Moscow’s interest in Saudi Arabia goes well beyond the market for sophisticated arms, to be sure. Russian-Saudi cooperation to stabilize oil prices is in the interest of both parties. And Moscow will applaud the Crown Prince’s effort to suppress freelance financing for Sunni jihadists by members of the royal family.
Israel has quietly developed contacts with the Saudi government, which has far more to fear from Iran than from the Jewish state. Israel will continue to keep a low profile in the Arab world, but the Crown Prince’s purge has some direct implications for Israeli security. Among the victims of the Saudi crackdown was Lebanese Prime Minister Saad Hariri, who announced his resignation while in Saudi Arabia on Nov 4, citing an Iranian plot to kill him. Hariri almost certainly was ordered to resign by his Saudi hosts.
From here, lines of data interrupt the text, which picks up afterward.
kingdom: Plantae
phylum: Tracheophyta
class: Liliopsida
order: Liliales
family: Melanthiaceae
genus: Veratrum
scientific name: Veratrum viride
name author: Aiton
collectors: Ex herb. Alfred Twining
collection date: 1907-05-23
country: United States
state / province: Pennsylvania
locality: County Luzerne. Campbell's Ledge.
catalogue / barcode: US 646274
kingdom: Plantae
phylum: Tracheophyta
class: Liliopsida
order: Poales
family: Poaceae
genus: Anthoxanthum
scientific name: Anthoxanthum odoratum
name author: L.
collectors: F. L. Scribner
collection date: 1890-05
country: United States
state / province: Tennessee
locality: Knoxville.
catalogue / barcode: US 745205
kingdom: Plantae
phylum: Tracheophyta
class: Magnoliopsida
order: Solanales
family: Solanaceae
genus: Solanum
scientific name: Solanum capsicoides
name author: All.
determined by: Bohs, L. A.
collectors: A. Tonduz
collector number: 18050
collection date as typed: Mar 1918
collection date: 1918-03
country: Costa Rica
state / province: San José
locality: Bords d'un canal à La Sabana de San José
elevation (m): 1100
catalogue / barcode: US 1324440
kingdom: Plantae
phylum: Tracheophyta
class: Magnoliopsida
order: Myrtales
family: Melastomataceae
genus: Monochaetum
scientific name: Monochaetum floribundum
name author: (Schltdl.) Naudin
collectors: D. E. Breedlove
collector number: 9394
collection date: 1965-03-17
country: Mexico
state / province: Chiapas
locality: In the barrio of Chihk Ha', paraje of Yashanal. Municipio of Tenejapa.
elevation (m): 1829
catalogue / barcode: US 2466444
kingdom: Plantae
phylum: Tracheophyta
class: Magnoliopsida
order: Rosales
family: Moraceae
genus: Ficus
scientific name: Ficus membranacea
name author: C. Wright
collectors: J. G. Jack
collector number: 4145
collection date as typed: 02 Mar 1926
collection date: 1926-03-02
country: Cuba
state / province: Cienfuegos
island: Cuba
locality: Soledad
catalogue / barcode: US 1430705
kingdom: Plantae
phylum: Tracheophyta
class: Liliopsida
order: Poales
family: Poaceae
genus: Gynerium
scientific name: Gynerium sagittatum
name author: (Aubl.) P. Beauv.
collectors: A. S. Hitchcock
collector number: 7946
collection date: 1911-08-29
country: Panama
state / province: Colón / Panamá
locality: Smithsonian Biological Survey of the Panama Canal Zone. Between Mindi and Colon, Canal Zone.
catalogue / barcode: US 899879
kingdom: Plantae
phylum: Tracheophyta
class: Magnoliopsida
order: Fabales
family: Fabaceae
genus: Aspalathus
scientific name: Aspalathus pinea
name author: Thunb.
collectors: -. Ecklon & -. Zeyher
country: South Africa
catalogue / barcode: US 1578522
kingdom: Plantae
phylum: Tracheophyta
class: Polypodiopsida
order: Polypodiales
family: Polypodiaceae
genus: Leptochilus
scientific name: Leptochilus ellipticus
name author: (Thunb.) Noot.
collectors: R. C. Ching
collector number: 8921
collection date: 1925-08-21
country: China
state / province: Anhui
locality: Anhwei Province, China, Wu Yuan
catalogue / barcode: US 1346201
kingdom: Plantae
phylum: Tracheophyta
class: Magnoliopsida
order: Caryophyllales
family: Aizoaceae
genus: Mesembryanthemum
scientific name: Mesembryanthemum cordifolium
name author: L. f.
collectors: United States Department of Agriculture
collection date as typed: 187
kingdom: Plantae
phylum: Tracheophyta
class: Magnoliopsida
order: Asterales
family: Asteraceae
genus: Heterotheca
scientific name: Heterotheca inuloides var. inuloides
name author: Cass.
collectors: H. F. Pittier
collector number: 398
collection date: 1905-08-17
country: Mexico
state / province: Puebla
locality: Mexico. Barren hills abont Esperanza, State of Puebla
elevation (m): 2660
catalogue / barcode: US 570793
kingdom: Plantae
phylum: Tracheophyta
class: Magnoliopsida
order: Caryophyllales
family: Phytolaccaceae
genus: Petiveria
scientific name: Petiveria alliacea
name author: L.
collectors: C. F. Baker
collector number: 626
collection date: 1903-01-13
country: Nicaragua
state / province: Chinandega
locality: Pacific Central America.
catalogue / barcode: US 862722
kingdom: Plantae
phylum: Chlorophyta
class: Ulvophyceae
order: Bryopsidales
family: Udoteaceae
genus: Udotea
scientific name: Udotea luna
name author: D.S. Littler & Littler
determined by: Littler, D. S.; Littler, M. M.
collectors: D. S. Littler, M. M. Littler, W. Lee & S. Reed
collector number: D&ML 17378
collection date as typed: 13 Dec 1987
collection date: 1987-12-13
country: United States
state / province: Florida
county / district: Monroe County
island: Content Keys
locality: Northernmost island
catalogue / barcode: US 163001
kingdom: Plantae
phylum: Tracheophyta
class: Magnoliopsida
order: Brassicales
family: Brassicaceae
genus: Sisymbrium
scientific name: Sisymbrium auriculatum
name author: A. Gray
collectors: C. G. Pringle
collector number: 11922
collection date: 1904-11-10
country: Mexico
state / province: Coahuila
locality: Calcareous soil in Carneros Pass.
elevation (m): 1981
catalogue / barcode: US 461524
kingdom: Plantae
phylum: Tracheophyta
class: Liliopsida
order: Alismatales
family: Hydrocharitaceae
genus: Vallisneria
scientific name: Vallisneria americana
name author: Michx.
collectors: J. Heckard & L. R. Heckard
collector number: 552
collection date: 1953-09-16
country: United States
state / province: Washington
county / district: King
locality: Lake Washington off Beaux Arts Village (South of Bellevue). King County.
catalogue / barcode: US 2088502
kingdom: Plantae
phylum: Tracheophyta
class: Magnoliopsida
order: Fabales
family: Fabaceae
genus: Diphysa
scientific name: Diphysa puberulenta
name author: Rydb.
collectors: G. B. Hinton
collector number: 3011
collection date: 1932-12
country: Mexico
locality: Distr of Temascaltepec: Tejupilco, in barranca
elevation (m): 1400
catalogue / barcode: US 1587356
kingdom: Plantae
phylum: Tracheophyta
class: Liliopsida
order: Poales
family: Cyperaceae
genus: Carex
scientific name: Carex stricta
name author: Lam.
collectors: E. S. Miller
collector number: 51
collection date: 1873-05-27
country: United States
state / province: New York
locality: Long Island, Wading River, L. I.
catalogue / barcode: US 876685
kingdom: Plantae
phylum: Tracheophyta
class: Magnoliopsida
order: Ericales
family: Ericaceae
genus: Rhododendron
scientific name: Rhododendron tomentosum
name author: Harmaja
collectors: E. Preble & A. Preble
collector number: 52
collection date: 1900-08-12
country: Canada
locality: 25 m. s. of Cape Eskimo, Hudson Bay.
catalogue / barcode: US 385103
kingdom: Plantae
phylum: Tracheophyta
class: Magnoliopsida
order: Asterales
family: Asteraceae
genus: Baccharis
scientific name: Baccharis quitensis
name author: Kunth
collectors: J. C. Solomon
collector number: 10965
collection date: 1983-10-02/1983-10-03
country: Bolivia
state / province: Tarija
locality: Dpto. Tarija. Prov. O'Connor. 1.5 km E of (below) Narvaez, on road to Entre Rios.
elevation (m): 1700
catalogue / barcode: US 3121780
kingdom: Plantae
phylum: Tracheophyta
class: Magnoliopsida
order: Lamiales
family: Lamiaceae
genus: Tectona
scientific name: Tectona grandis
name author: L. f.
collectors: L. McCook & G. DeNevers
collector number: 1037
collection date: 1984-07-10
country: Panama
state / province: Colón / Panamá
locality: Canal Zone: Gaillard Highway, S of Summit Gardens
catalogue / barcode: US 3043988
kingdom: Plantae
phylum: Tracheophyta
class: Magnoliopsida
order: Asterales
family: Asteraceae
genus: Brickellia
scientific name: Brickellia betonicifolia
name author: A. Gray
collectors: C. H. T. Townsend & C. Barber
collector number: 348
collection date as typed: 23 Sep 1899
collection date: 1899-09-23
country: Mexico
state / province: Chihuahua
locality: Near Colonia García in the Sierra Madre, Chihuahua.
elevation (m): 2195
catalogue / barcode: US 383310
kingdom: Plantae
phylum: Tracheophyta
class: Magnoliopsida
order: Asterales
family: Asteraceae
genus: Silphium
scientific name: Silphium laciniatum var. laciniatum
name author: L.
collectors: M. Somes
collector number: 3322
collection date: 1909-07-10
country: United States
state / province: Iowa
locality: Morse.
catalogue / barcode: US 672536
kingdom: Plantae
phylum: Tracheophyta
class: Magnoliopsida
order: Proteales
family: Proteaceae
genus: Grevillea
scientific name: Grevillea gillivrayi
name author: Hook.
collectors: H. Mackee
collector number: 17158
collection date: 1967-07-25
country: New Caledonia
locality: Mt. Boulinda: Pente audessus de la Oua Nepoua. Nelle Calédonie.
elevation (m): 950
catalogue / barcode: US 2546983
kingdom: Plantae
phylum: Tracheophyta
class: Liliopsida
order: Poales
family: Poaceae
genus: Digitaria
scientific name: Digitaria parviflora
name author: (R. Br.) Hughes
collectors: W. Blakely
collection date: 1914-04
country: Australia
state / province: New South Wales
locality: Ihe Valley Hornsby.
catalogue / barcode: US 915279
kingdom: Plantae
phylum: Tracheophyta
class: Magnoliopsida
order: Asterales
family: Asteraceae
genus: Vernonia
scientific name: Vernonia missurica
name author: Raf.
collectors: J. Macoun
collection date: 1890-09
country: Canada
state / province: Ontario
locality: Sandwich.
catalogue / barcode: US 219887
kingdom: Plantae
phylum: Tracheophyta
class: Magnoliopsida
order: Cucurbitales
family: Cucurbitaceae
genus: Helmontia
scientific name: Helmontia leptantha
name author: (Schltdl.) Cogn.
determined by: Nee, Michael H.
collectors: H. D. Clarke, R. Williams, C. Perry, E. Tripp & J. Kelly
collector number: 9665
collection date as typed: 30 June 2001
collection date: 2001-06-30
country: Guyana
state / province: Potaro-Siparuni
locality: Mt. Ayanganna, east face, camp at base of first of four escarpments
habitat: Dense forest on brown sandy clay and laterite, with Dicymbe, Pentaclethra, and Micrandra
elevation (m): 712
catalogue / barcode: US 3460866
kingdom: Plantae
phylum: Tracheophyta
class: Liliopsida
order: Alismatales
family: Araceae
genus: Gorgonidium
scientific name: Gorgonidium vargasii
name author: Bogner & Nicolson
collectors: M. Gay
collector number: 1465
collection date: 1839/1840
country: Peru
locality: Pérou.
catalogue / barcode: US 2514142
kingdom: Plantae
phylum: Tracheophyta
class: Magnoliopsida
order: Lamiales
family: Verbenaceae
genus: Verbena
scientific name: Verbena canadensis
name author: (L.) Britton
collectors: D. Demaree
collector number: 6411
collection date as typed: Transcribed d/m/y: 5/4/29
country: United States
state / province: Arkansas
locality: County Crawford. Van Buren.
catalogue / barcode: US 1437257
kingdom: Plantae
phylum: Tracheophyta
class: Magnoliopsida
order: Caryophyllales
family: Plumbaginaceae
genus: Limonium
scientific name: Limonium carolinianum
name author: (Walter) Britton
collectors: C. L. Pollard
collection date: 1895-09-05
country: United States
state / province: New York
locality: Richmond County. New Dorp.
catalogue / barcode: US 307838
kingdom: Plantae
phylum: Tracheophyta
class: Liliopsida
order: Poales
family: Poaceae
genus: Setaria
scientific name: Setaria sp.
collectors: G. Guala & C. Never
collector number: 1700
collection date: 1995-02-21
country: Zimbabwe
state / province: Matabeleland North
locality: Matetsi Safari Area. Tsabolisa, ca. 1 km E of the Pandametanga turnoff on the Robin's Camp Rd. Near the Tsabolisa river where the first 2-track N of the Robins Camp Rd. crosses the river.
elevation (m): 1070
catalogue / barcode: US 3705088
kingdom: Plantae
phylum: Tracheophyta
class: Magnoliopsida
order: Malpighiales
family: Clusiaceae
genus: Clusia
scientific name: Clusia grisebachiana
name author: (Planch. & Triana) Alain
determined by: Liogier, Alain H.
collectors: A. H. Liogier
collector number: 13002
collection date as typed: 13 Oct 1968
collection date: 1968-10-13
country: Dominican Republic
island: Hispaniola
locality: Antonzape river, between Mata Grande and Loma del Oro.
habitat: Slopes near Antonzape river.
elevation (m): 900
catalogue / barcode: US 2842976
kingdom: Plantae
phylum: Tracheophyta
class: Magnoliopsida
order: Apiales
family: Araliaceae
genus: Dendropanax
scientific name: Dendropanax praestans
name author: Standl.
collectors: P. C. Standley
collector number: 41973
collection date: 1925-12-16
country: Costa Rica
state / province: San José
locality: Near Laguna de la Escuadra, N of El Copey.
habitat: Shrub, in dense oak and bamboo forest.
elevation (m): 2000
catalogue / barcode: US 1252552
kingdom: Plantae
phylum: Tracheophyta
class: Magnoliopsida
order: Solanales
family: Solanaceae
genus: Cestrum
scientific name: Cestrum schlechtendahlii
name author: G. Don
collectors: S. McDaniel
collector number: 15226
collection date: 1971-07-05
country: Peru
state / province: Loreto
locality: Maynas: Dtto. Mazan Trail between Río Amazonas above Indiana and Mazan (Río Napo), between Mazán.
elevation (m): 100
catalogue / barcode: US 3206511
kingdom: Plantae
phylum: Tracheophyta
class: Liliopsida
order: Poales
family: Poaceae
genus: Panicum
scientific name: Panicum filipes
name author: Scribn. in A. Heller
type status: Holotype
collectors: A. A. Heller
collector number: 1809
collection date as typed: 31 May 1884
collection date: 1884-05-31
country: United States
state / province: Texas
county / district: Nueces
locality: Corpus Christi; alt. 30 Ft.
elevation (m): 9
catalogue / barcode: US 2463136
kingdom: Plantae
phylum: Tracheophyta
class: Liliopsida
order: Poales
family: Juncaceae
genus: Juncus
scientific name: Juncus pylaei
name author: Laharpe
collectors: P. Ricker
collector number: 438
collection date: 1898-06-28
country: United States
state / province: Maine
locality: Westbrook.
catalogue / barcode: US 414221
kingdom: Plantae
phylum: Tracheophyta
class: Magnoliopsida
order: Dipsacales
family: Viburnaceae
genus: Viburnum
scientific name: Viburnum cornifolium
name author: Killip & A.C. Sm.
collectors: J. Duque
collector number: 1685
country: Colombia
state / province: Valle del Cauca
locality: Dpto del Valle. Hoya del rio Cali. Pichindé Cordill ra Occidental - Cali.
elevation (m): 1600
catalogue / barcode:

His father, Raafik Hariri, was killed in a 2005 bombing attributed to Iran and its Lebanese militia Hezbollah.
Now, as Anna Ahronheim wrote in the Jerusalem Post on Nov 6, “It seems that Hariri has given Israel more legitimacy for a full-scale and uncompromising campaign against Iran and Lebanon, not only Hezbollah, should a war in the north break out.” Hariri gave credence to Israel’s position that Hezbollah, which threatens Israel with a stockpile of more than 100,000 missiles, is a cat’s paw for Iran. Israel’s Defense Minister Avidgor Lieberman tweeted on Nov 5, “Lebanon=Hezbollah. Hezbollah=Iran. Lebanon=Iran. Iran is dangerous to the world. Saad Hariri has proved that today. Period.”
Yoav Gallant, a member of Israel’s security cabinet, commented, “Iran controls actually Lebanon, Iraq and is working very hard to take over Syria. This is a great danger to the stability of the region and the peace of the world. Hariri understands very well that after the massacre that is taking place in Syria, he might be next in line, as it happened to his father Rafik al-Hariri, and he is saying it in his own words.”
Should war break out, the Jerusalem Post quoted Gallant as saying Israel “will bring Lebanon back to the stone age.”
From the viewpoint of Washington, Beijing, Moscow, and Jerusalem, this is win-win-win-win. The odd man out is Iran, whose attempts to project power from Tehran to the Mediterranean have become an annoyance even for its allies. The shape of the deal emerging in the Middle East was visible last summer. As I wrote on July 17, the US and Russia both need to leash their dogs – the former to crack down on Saudi financing of Sunni jihadists and the latter to puncture Iran’s dream of a Shi’a empire.
The missing ingredient in the mix was a Saudi leader with the courage to face down his own family as well as the country’s religious establishment. It is not clear yet that Prince Mohammed bin Salman will succeed, but if he does, he will be the most popular world leader of 2017.